Bounding boxes with keypoints
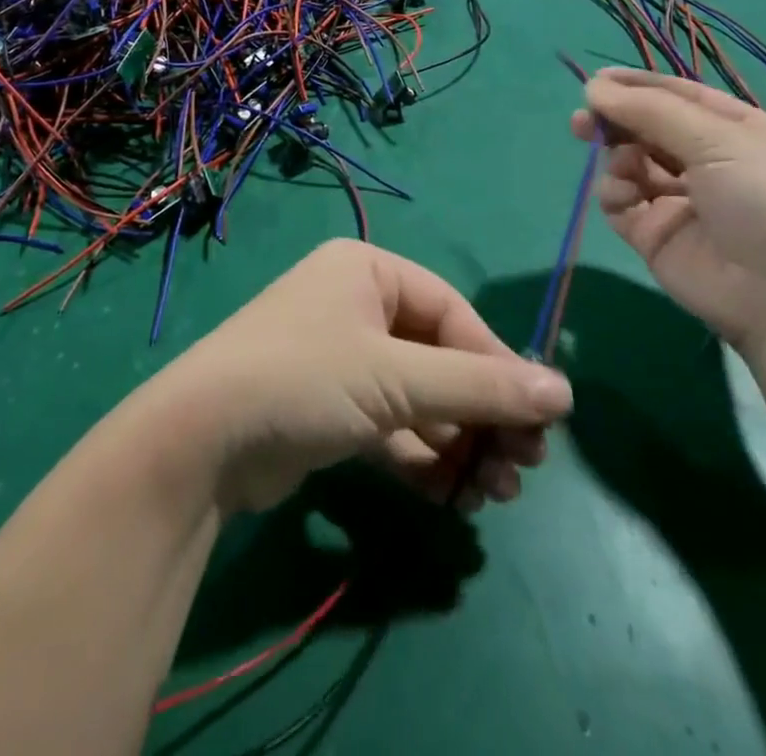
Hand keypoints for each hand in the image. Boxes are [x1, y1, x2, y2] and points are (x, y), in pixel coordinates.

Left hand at [144, 239, 571, 514]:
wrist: (202, 439)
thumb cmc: (305, 380)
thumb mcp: (397, 379)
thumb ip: (479, 387)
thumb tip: (564, 392)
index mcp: (367, 271)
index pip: (452, 312)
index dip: (497, 365)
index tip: (538, 421)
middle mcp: (354, 304)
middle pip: (438, 356)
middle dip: (481, 412)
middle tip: (524, 467)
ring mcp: (339, 356)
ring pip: (417, 395)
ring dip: (457, 441)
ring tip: (494, 492)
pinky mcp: (328, 405)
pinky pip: (390, 423)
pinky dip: (421, 455)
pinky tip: (451, 495)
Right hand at [570, 68, 765, 355]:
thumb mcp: (719, 140)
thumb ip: (651, 111)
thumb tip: (593, 88)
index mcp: (737, 132)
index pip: (679, 97)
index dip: (638, 87)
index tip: (595, 82)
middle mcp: (708, 163)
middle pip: (648, 129)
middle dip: (615, 121)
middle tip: (582, 121)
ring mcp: (679, 201)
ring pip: (630, 164)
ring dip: (616, 156)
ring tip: (617, 162)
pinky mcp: (655, 235)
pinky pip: (621, 203)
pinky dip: (615, 193)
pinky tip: (624, 195)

▸ EXERCISE
Scan the records above for the string "thumb", then copy each line where it turns up.

▸ RESPONSE TO THIS EXERCISE
thumb cmc: (305, 380)
thumb mcp: (397, 379)
thumb ip: (479, 387)
thumb tip: (564, 392)
thumb mcp: (719, 140)
thumb ip: (651, 111)
thumb tip: (593, 88)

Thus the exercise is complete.